##### Records supplied

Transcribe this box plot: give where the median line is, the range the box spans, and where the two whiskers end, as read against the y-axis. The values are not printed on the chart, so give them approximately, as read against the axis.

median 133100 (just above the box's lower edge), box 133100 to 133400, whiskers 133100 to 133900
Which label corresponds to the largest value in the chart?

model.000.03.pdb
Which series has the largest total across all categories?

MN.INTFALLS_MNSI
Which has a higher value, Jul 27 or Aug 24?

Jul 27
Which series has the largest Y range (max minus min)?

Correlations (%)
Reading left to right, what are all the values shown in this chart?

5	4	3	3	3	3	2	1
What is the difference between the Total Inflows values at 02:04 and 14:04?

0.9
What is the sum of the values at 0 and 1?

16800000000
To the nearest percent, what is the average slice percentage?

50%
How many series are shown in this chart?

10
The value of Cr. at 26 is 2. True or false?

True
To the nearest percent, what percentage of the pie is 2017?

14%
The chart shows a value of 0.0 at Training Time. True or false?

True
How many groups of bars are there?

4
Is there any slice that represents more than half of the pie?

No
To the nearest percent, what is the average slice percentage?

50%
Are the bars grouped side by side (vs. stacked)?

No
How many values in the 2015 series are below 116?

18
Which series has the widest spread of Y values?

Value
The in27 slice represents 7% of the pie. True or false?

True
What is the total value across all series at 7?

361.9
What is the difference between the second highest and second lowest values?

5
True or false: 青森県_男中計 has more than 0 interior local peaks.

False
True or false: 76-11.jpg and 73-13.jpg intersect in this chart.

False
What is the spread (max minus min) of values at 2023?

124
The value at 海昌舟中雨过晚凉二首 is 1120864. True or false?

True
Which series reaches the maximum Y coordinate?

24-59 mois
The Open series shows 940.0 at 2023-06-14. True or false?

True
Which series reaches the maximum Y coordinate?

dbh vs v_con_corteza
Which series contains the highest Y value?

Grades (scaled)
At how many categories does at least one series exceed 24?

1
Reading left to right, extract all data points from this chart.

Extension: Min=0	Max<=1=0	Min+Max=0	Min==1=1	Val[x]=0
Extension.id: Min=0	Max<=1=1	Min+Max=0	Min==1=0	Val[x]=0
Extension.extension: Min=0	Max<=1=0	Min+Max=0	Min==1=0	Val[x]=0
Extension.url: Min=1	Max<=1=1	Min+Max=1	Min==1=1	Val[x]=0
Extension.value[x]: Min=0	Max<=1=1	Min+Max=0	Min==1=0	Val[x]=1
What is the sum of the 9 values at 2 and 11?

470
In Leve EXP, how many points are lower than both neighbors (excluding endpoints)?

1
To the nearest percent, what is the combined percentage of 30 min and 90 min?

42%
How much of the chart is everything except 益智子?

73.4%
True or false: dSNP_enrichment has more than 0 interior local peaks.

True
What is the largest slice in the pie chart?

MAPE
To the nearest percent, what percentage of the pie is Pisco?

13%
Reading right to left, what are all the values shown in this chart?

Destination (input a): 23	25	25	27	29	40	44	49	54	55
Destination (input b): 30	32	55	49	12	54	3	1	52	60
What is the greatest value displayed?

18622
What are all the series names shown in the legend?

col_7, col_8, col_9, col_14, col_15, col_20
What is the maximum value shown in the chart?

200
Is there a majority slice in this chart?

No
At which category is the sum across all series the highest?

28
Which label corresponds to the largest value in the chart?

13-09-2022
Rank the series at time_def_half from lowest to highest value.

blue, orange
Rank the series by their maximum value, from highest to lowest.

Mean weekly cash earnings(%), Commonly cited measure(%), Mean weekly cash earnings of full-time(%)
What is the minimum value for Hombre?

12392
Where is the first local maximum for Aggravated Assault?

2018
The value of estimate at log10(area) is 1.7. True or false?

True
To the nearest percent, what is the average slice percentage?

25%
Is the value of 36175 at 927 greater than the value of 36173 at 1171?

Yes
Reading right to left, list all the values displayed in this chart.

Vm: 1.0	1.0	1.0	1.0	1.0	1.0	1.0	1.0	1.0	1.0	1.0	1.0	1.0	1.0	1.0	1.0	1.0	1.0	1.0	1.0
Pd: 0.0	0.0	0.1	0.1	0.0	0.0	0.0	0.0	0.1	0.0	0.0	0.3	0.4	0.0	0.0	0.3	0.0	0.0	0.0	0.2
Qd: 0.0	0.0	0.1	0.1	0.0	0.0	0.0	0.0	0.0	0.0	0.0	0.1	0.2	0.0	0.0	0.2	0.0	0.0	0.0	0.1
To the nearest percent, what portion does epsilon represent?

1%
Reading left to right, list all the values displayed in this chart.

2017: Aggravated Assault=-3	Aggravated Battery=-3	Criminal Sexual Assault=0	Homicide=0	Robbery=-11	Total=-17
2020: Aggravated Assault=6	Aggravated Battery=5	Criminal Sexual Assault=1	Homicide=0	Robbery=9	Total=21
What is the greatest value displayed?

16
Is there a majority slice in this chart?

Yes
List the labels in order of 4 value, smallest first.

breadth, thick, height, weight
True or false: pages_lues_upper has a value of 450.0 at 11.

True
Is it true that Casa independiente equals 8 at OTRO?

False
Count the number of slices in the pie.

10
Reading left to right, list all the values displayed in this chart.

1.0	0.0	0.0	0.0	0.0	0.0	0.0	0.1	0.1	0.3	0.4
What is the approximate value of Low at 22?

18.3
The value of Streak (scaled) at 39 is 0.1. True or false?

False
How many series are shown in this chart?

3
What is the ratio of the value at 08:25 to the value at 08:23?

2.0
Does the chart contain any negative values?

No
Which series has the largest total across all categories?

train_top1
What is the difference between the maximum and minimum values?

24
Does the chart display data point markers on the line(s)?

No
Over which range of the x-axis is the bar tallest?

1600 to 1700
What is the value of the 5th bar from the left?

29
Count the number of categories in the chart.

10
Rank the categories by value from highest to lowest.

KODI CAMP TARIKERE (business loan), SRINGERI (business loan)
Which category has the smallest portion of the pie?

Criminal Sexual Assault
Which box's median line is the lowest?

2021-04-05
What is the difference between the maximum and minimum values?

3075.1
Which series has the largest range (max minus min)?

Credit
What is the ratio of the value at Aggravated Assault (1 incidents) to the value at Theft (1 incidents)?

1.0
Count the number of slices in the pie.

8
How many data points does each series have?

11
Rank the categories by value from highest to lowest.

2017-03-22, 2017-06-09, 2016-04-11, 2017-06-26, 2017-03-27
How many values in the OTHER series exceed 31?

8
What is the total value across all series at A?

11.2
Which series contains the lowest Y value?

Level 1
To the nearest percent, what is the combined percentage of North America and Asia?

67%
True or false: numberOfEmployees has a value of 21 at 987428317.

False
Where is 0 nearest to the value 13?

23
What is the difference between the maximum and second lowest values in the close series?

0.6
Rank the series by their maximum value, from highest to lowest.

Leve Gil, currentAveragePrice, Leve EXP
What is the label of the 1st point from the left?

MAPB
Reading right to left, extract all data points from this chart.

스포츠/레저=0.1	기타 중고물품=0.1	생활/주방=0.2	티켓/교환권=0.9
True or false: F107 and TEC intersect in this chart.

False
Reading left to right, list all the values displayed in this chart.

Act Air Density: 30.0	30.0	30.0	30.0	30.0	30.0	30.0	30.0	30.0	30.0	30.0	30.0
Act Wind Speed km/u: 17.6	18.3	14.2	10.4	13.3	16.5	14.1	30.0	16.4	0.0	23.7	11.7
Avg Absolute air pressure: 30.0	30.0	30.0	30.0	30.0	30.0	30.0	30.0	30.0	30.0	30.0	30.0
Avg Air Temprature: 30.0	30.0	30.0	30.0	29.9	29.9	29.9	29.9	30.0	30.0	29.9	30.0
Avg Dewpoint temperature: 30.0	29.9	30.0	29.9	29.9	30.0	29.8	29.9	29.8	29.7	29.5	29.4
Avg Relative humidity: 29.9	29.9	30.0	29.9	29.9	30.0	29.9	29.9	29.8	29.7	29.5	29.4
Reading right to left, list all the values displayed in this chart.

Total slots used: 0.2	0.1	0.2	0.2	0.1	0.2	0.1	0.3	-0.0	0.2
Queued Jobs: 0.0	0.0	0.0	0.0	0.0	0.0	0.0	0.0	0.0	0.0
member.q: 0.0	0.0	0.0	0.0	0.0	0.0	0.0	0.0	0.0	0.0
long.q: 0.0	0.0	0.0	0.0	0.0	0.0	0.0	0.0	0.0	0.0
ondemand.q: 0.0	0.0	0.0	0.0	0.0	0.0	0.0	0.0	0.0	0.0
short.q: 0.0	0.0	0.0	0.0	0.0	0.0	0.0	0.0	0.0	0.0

##########

Count the lines in the rows above that contain the word "highest". Reply with the number alone.

Answer section | 8